WHAT IS REQUIRED:
Write out everything in the commit message from "commit 3faf0866a33070b926ab78e6298290403f85e76c" down to "IPI certain targets.", swapping "race" for "hazard".

[[ EXCERPTED TEXT, beginning ]]

[Date Prev][Date Next][Thread Prev][Thread Next][Date Index][Thread Index]

[xen staging] x86/idle: Remove broken MWAIT implementation



commit 3faf0866a33070b926ab78e6298290403f85e76c
Author:     Andrew Cooper <andrew.cooper3@xxxxxxxxxx>
AuthorDate: Tue Jul 1 15:51:53 2025 +0100
Commit:     Andrew Cooper <andrew.cooper3@xxxxxxxxxx>
CommitDate: Fri Jul 4 19:03:32 2025 +0100

    x86/idle: Remove broken MWAIT implementation
    
    cpuidle_wakeup_mwait() is a TOCTOU race.  The cpumask_and() sampling
    cpuidle_mwait_flags can take a arbitrary period of time, and there's no
    guarantee that the target CPUs are still in MWAIT when writing into
    mwait_wakeup(cpu).
    
    The consequence of the race is that we'll fail to IPI certain targets.

[[ EXCERPTED TEXT, end ]]
[[ LISTED ENTRIES, beginning ]]

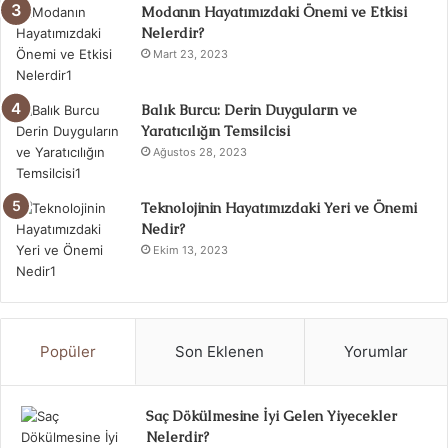
Modanın Hayatımızdaki Önemi ve Etkisi
Nelerdir?
Mart 23, 2023
Balık Burcu: Derin Duyguların ve
Yaratıcılığın Temsilcisi
Ağustos 28, 2023
Teknolojinin Hayatımızdaki Yeri ve Önemi
Nedir?
Ekim 13, 2023
Popüler
Son Eklenen
Yorumlar
Saç Dökülmesine İyi Gelen Yiyecekler
Nelerdir?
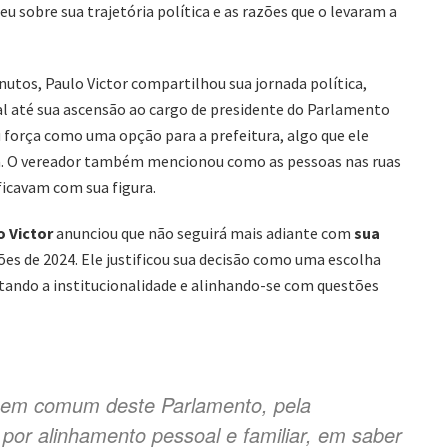
eu sobre sua trajetória política e as razões que o levaram a
utos, Paulo Victor compartilhou sua jornada política,
al até sua ascensão ao cargo de presidente do Parlamento
 força como uma opção para a prefeitura, algo que ele
ca. O vereador também mencionou como as pessoas nas ruas
ficavam com sua figura.
o Victor
anunciou que não seguirá mais adiante com
sua
ções de 2024. Ele justificou sua decisão como uma escolha
ando a institucionalidade e alinhando-se com questões
bem comum deste Parlamento, pela
 por alinhamento pessoal e familiar, em saber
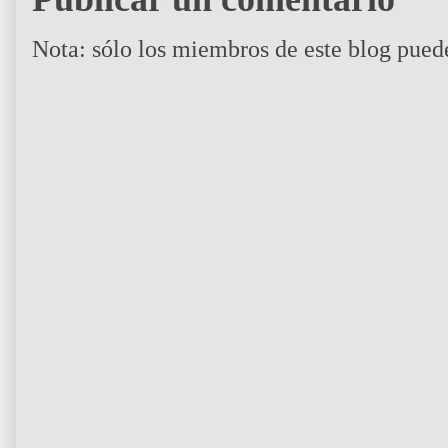
Nota: sólo los miembros de este blog pued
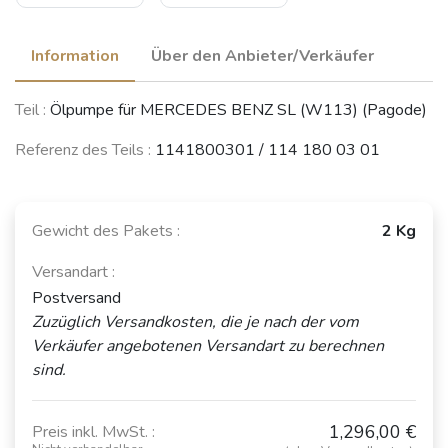
Information
Über den Anbieter/Verkäufer
Teil :
Ölpumpe für MERCEDES BENZ SL (W113) (Pagode)
Referenz des Teils :
1141800301 / 114 180 03 01
Gewicht des Pakets :
2 Kg
Versandart :
Postversand
Zuzüglich Versandkosten, die je nach der vom
Verkäufer angebotenen Versandart zu berechnen
sind.
1,296,00 €
Preis inkl. MwSt. :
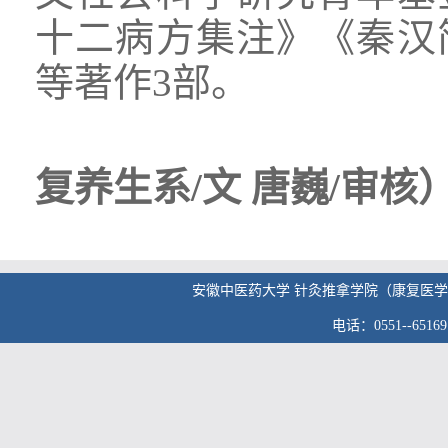
十二病方集注》《秦汉
等著作3部。
复养生系/文 唐巍/审核
安徽中医药大学 针灸推拿学院（康复医学院） 版权
电话：0551--6516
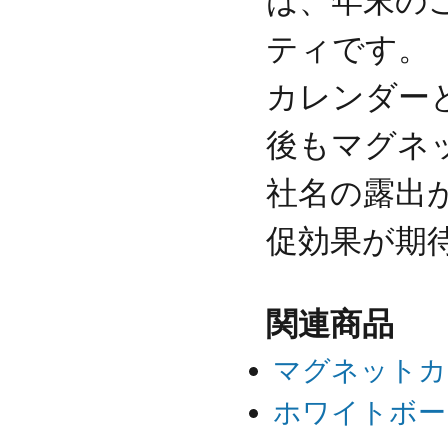
は、年末の
ティです。
カレンダー
後もマグネ
社名の露出
促効果が期
関連商品
マグネットカ
ホワイトボー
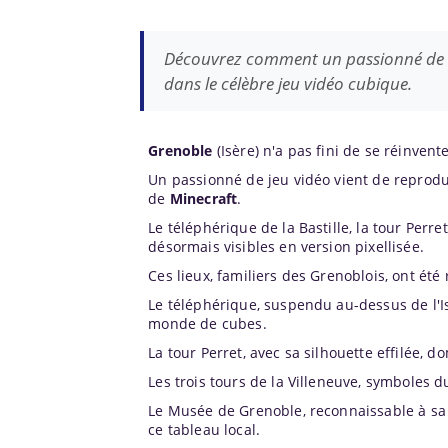
Découvrez comment un passionné de 
dans le célèbre jeu vidéo cubique.
Grenoble
(Isère) n'a pas fini de se réinvente
Un passionné de jeu vidéo vient de reprod
de
Minecraft
.
Le téléphérique de la Bastille, la tour Perre
désormais visibles en version pixellisée.
Ces lieux, familiers des Grenoblois, ont été 
Le téléphérique, suspendu au-dessus de l'I
monde de cubes.
La tour Perret, avec sa silhouette effilée, do
Les trois tours de la Villeneuve, symboles
Le Musée de Grenoble, reconnaissable à sa f
ce tableau local.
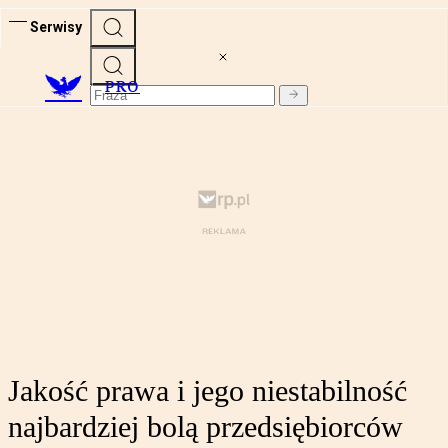
Serwisy
PRO
Jakość prawa i jego niestabilność
najbardziej bolą przedsiębiorców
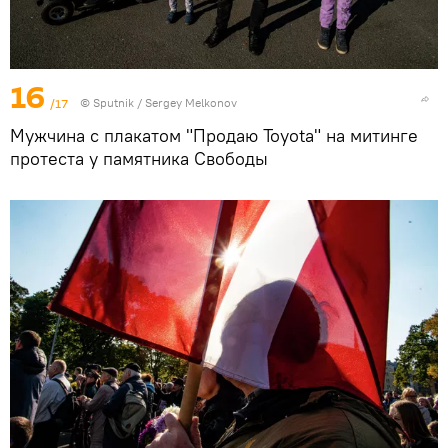
16
/17
© Sputnik / Sergey Melkonov
Мужчина с плакатом "Продаю Toyota" на митинге
протеста у памятника Свободы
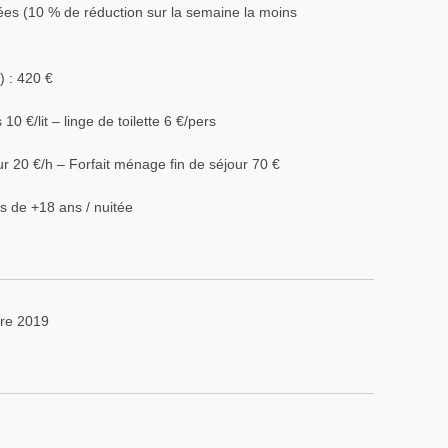
es (10 % de réduction sur la semaine la moins
) : 420 €
10 €/lit – linge de toilette 6 €/pers
 20 €/h – Forfait ménage fin de séjour 70 €
rs de +18 ans / nuitée
bre 2019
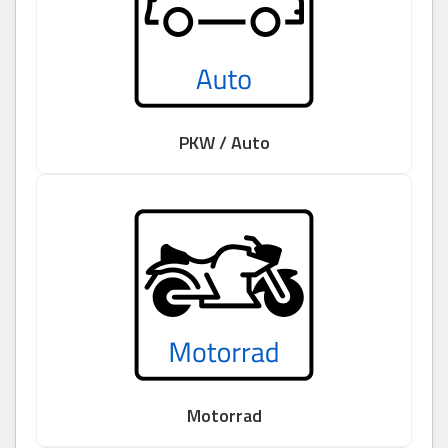
PKW / Auto
Motorrad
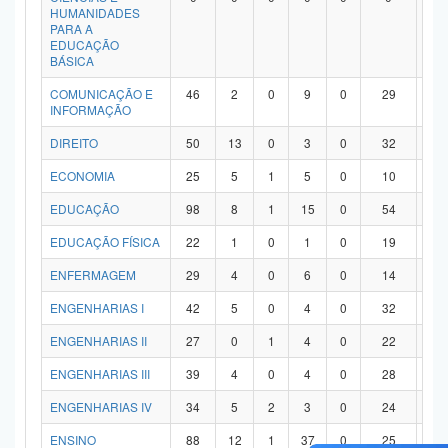
HUMANIDADES
PARA A
EDUCAÇÃO
BÁSICA
COMUNICAÇÃO E
46
2
0
9
0
29
6
INFORMAÇÃO
DIREITO
50
13
0
3
0
32
2
ECONOMIA
25
5
1
5
0
10
4
EDUCAÇÃO
98
8
1
15
0
54
2
EDUCAÇÃO FÍSICA
22
1
0
1
0
19
1
ENFERMAGEM
29
4
0
6
0
14
5
ENGENHARIAS I
42
5
0
4
0
32
1
ENGENHARIAS II
27
0
1
4
0
22
0
ENGENHARIAS III
39
4
0
4
0
28
3
ENGENHARIAS IV
34
5
2
3
0
24
0
ENSINO
88
12
1
37
0
25
1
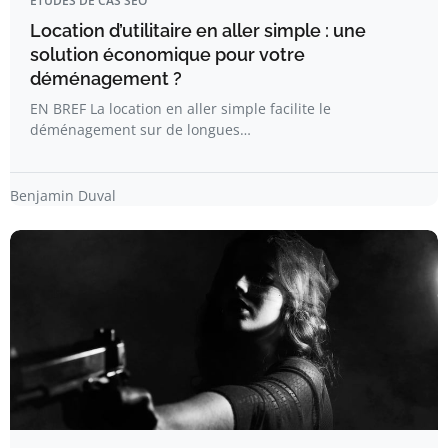
ÉTUDES DE CAS SEO
Location d’utilitaire en aller simple : une
solution économique pour votre
déménagement ?
EN BREF La location en aller simple facilite le
déménagement sur de longues…
Benjamin Duval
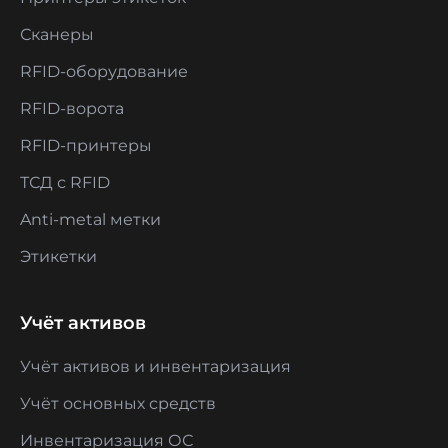
Сканеры
RFID-оборудование
RFID-ворота
RFID-принтеры
ТСД с RFID
Anti-metal метки
Этикетки
Учёт активов
Учёт активов и инвентаризация
Учёт основных средств
Инвентаризация ОС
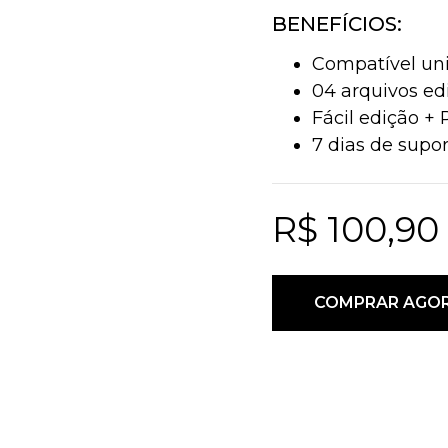
BENEFÍCIOS:
Compatível un
04 arquivos edi
Fácil edição + 
7 dias de supor
R$ 100,90
COMPRAR AGOR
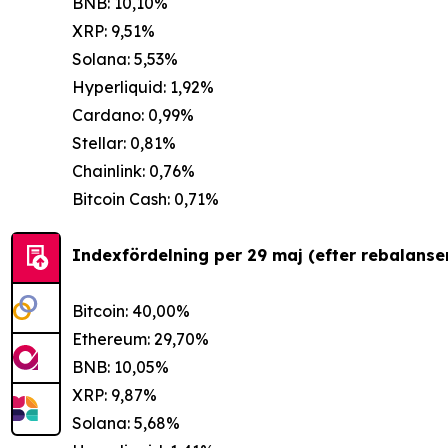
BNB: 10,10%
XRP: 9,51%
Solana: 5,53%
Hyperliquid: 1,92%
Cardano: 0,99%
Stellar: 0,81%
Chainlink: 0,76%
Bitcoin Cash: 0,71%
Indexfördelning per 29 maj (efter rebalanser
Bitcoin: 40,00%
Ethereum: 29,70%
BNB: 10,05%
XRP: 9,87%
Solana: 5,68%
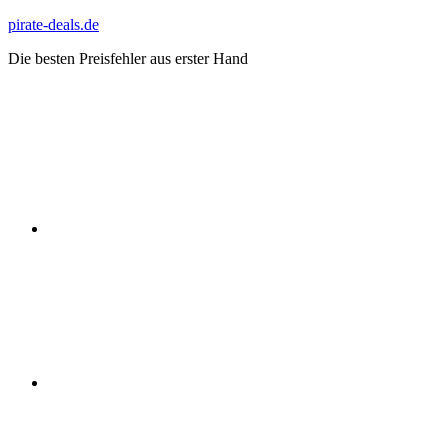
Zum
pirate-deals.de
Inhalt
Die besten Preisfehler aus erster Hand
springen
WhatsApp
Telegram
Discord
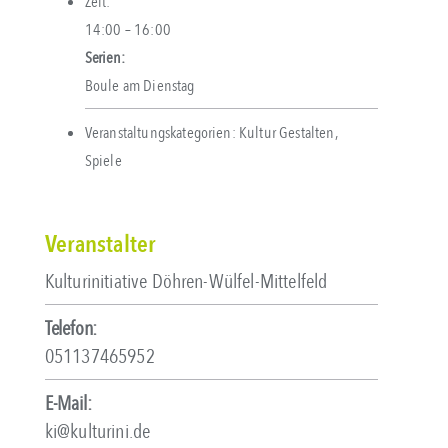
Zeit:
14:00 – 16:00
Serien:
Boule am Dienstag
Veranstaltungskategorien:
Kultur Gestalten
,
Spiele
Veranstalter
Kulturinitiative Döhren-Wülfel-Mittelfeld
Telefon:
051137465952
E-Mail:
ki@kulturini.de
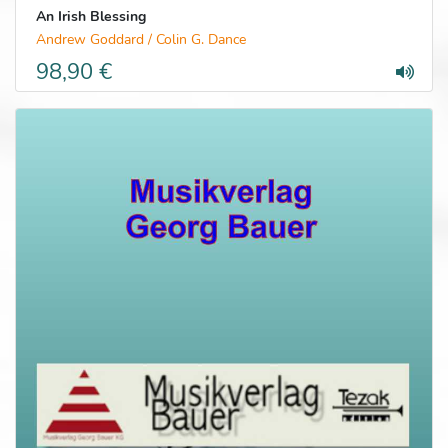
An Irish Blessing
Andrew Goddard / Colin G. Dance
98,90 €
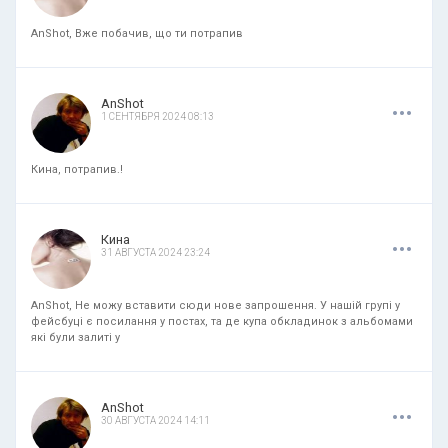
AnShot, Вже побачив, що ти потрапив
.
.
.
AnShot
1 СЕНТЯБРЯ 2024 08:13
Кина, потрапив.!
.
.
.
Кина
31 АВГУСТА 2024 23:24
AnShot, Не можу вставити сюди нове запрошення. У нашій групі у
фейсбуці є посилання у постах, та де купа обкладинок з альбомами
які були залиті у
.
.
.
AnShot
30 АВГУСТА 2024 14:11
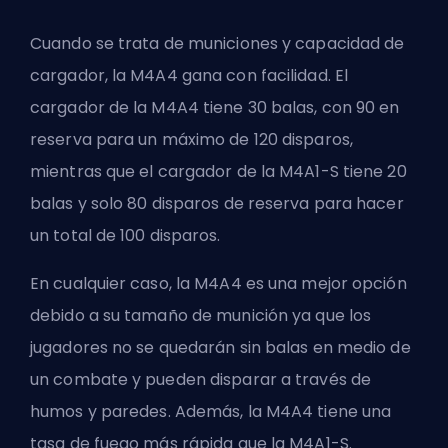
Cuando se trata de municiones y capacidad de
cargador, la M4A4 gana con facilidad. El
cargador de la M4A4 tiene 30 balas, con 90 en
reserva para un máximo de 120 disparos,
mientras que el cargador de la M4A1-S tiene 20
balas y solo 80 disparos de reserva para hacer
un total de 100 disparos.
En cualquier caso, la M4A4 es una mejor opción
debido a su tamaño de munición ya que los
jugadores no se quedarán sin balas en medio de
un combate y pueden disparar a través de
humos y paredes. Además, la M4A4 tiene una
tasa de fuego más rápida que la M4A1-S.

[[ LISTED ENTRIES, end ]]

WORKED SOLUTION:
commit 3faf0866a33070b926ab78e6298290403f85e76c
Author:     Andrew Cooper <andrew.cooper3@xxxxxxxxxx>
AuthorDate: Tue Jul 1 15:51:53 2025 +0100
Commit:     Andrew Cooper <andrew.cooper3@xxxxxxxxxx>
CommitDate: Fri Jul 4 19:03:32 2025 +0100

    x86/idle: Remove broken MWAIT implementation
    
    cpuidle_wakeup_mwait() is a TOCTOU hazard.  The cpumask_and() sampling
    cpuidle_mwait_flags can take a arbitrary period of time, and there's no
    guarantee that the target CPUs are still in MWAIT when writing into
    mwait_wakeup(cpu).
    
    The consequence of the hazard is that we'll fail to IPI certain targets.